I felt that she was taking me apart and putting me back together again, each time, with her bare hands, teaching me a strange new ritual with which to greet the growing darkness at my center.

 

 

I arrived home from school one March afternoon to find my grandmother at the kitchen sink, loading the dishwasher.

“Gram—what are you doing here?” I tossed my things on the kitchen table, glanced around for my mother.

“Don’t clutter that table, honey. I just cleaned it.” She peered over her glasses. “I’m just tying up a few loose ends around here.”

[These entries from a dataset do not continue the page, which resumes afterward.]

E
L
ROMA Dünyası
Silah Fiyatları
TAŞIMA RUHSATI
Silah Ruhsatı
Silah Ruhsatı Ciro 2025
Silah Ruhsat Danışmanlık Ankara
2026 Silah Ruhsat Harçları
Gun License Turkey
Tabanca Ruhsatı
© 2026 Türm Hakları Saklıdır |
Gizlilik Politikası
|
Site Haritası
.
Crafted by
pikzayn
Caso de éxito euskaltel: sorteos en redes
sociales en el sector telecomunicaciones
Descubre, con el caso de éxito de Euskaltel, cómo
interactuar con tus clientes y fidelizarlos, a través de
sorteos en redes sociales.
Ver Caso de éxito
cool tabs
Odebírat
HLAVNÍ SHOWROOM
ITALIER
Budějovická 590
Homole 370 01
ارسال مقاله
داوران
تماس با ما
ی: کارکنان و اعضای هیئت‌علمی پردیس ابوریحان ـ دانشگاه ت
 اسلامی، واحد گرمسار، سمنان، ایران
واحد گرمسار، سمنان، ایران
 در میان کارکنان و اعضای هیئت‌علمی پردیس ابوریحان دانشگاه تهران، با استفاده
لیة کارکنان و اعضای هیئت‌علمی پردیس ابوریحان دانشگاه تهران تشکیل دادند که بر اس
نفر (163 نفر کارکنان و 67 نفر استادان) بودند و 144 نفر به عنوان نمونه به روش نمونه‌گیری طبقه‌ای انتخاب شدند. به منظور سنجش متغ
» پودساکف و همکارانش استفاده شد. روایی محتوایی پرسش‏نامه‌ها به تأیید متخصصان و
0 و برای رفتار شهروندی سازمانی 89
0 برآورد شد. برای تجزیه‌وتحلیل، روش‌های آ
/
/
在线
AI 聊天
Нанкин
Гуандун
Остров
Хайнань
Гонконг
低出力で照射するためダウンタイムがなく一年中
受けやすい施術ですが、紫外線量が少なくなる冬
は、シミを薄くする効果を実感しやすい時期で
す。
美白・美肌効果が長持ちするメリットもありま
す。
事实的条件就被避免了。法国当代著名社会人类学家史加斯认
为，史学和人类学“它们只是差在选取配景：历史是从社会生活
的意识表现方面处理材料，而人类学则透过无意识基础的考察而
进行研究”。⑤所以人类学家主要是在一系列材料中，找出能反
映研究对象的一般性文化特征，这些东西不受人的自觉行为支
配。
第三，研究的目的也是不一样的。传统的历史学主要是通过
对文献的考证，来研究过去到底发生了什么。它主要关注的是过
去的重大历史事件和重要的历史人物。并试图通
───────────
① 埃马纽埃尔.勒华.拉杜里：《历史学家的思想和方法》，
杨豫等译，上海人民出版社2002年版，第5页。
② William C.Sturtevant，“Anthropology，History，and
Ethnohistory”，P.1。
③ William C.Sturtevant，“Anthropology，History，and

I experienced, again, the unsettling sensation of dreaming. Gram and Poppy hadn’t been to southern California for years. In fact, as far as I knew, they hadn’t really left Orchard Hill—aside from going to the market or the post office—since 1970. I rubbed my eyes, willing myself to awaken. Then Gram’s arms were around me, her real, warm bosom pressing my neck, her familiar smell of old linen flooding my senses.